16日に今シーズン限りで退団することを発表していたセビージャに所属するスペイン代表MFヘスス・ナバスだが、18日に一転して契約延長に至ったことがクラブ公式サイトで発表された。


 現行契約が今季限りとなっていたJ・ナバスは、16日に今季限りで退団することを発表。スペインメディア『マルカ』によると、自らの精神的疲労や38歳という年齢面とそれに伴うコンディション面、さらにはセビージャの財政状況などから新契約がなかなか提示されなかったことに不信感を抱いたことなどが、退団理由に挙げられていた。


 しかし、これらの報道から改めて同選手と話し合いを行ったセビージャは、クラブ内での役職に就く前に選手契約を2024年12月31日まで延長することで合意に達したことを発表した。なお、契約満了後はクラブ内の役職で終身雇用されることも明らかになっている。


 退団から一転して契約延長に至ったJ・ナバスはクラブ公式サイトで「会長の提案に答えるのに1分もかからなかった。僕はここで引退したい。大好きなクラブで続けられることを嬉しく思う」と喜びを語りながら、次のように続けた。


「僕が会長に伝えた願いはチームを支えるために移行期間として12月までプレーを続けることだった。そうしてずっと夢見てプレーしてきた夢を終えて靴を脱ぐことになる。プロサッカー選手としての最後の数カ月は給料を受け取らない。代わりにそのお金は会長と合意した財団に寄付されることになる。それが僕の決断だ。ファンたちにはすべてを知っていて欲しい」


 J・ナバスは1985年11月21日生まれの現在38歳。スペイン南部のアンダルシア州セビージャ県にある基礎自治体のロス・パラシオス・イ・ビジャフランカ出身で、16歳で地元最大のビッグクラブであるセビージャのカンテラに入団した。2003−04シーズンのラ・リーガ第12節エスパニョール戦でトップチームデビューを飾ると、翌シーズンからは主力に定着し、スペイン屈指のウインガーとして名を馳せた。

• 提供項目:
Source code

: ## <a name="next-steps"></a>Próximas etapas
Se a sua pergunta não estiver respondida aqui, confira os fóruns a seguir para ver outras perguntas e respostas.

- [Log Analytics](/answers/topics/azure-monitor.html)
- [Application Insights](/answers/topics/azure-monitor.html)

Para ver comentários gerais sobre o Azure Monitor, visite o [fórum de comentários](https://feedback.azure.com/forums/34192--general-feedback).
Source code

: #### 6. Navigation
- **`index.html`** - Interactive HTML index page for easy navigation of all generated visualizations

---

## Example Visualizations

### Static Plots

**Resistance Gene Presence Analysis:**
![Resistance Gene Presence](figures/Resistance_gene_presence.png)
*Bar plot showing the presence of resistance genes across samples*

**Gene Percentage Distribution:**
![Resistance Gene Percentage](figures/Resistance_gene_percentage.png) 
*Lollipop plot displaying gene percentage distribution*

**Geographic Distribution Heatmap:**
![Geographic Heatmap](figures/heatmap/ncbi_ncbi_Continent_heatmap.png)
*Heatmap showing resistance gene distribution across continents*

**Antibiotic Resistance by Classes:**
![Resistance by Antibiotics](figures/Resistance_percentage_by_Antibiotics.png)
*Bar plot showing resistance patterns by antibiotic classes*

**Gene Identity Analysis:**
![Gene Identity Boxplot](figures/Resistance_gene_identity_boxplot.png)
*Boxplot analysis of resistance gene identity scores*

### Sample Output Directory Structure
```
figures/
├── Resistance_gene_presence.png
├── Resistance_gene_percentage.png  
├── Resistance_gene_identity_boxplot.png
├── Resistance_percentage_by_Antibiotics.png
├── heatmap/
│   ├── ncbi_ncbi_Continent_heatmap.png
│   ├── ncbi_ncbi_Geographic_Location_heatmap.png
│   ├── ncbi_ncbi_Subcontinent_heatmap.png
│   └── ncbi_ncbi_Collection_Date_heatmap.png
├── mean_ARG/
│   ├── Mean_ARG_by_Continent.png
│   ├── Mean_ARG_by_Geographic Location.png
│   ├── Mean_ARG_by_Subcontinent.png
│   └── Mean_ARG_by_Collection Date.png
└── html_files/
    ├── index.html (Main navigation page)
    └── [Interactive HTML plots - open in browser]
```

• 作業の目的:
ヘスス・ナバスの契約延長に関する記事について、最後の文の後から続きを書き進めてください。 上記の項目は今回の作業には用いません。

• 出力:
 2013年夏にはマヌエル・ペジェグリーニ新監督(現:ベティス)からの誘いを受け、マンチェスター・シティへ完全移籍。ペジェグリーニ体制下では右ウイングの主力として起用され、ジョセップ・グアルディオラ監督の就任後は右サイドバックとしてもプレー。4シーズンの在籍で公式戦通算183試合出場8ゴール35アシストを記録した。


 2017年夏よりセビージャへ復帰。右ウイングだけでなく、直近の数シーズンはサイドバックとしても安定したパフォーマンスを見せ、2018−19シーズンからはキャプテンを務めた。セビージャに在籍した17シーズンで公式戦通算688試合に出場しているが、これはセビージャの歴代最多出場記録だ。39ゴール119アシストを記録した。同期間ではヨーロッパリーグ(前身大会のUEFAカップを含む)を4回、コパ・デル・レイを2回、UEFAスーパーカップを1回、スーペルコパ・デ・エスパーニャを1回と、合計8つのトロフィーを獲得したが、これもセビージャに在籍した選手としては歴代最多の数字だ。


 また、セビージャに在籍していた2009年11月にはスペイン代表デビューも飾っており、“ラ・ロハ”が優勝を飾ったFIFAワールドカップ南アフリカ2010やEURO2012にも出場。これまでに国際Aマッチ通算で51試合出場5得点を記録している。今年3月のインターナショナルマッチウィークでも招集を受けており、今夏のEURO2024に出場する可能性も残されている。